> Assignment
Please transcribe the data below in full, word for word, without the images.

*** Opening of Input data ***

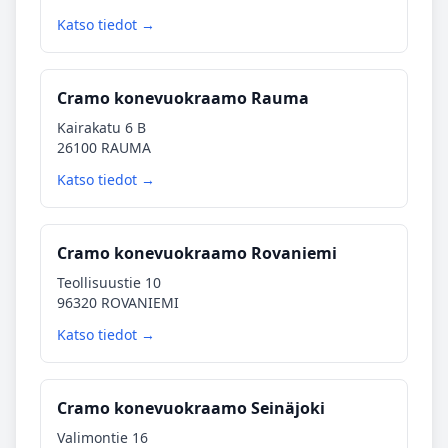
Katso tiedot →
Cramo konevuokraamo Rauma
Kairakatu 6 B
26100 RAUMA
Katso tiedot →
Cramo konevuokraamo Rovaniemi
Teollisuustie 10
96320 ROVANIEMI
Katso tiedot →
Cramo konevuokraamo Seinäjoki
Valimontie 16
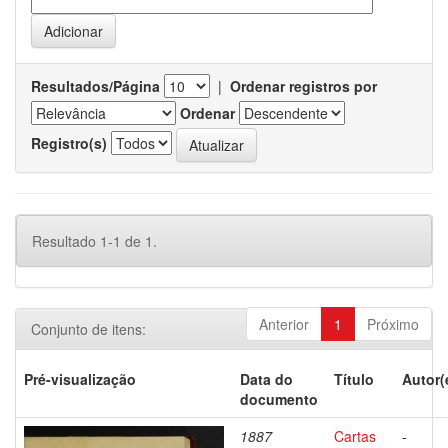
Resultados/Página
|
Ordenar registros por
Ordenar
Registro(s)
Resultado 1-1 de 1.
Anterior
1
Próximo
Conjunto de itens:
Pré-visualização
Data do
Título
Autor(
documento
1887
Cartas
-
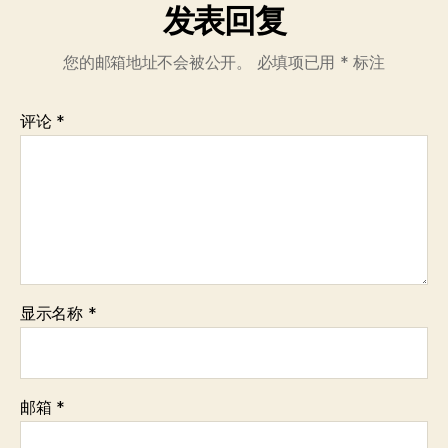
发表回复
您的邮箱地址不会被公开。
必填项已用
*
标注
评论
*
显示名称
*
邮箱
*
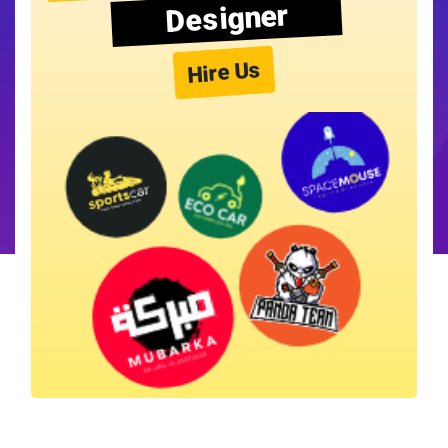
Designer
Hire Us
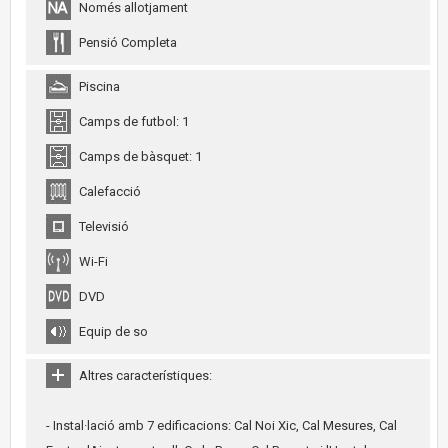
Només allotjament
Pensió Completa
Piscina
Camps de futbol: 1
Camps de bàsquet: 1
Calefacció
Televisió
Wi-Fi
DVD
Equip de so
Altres característiques:
- Instal·lació amb 7 edificacions: Cal Noi Xic, Cal Mesures, Cal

*** Close of Input data ***

> The answer
Katso tiedot →
Cramo konevuokraamo Rauma
Kairakatu 6 B
26100 RAUMA
Katso tiedot →
Cramo konevuokraamo Rovaniemi
Teollisuustie 10
96320 ROVANIEMI
Katso tiedot →
Cramo konevuokraamo Seinäjoki
Valimontie 16
Resultados/Página
|
Ordenar registros por
Ordenar
Registro(s)
Resultado 1-1 de 1.
Anterior
1
Próximo
Conjunto de itens:
Pré-visualização
Data do
Título
Autor(
documento
1887
Cartas
-
发表回复
您的邮箱地址不会被公开。
必填项已用
*
标注
评论
*
显示名称
*
邮箱
*
Designer
Hire Us
Només allotjament
Pensió Completa
Piscina
Camps de futbol: 1
Camps de bàsquet: 1
Calefacció
Televisió
Wi-Fi
DVD
Equip de so
Altres característiques:
- Instal·lació amb 7 edificacions: Cal Noi Xic, Cal Mesures, Cal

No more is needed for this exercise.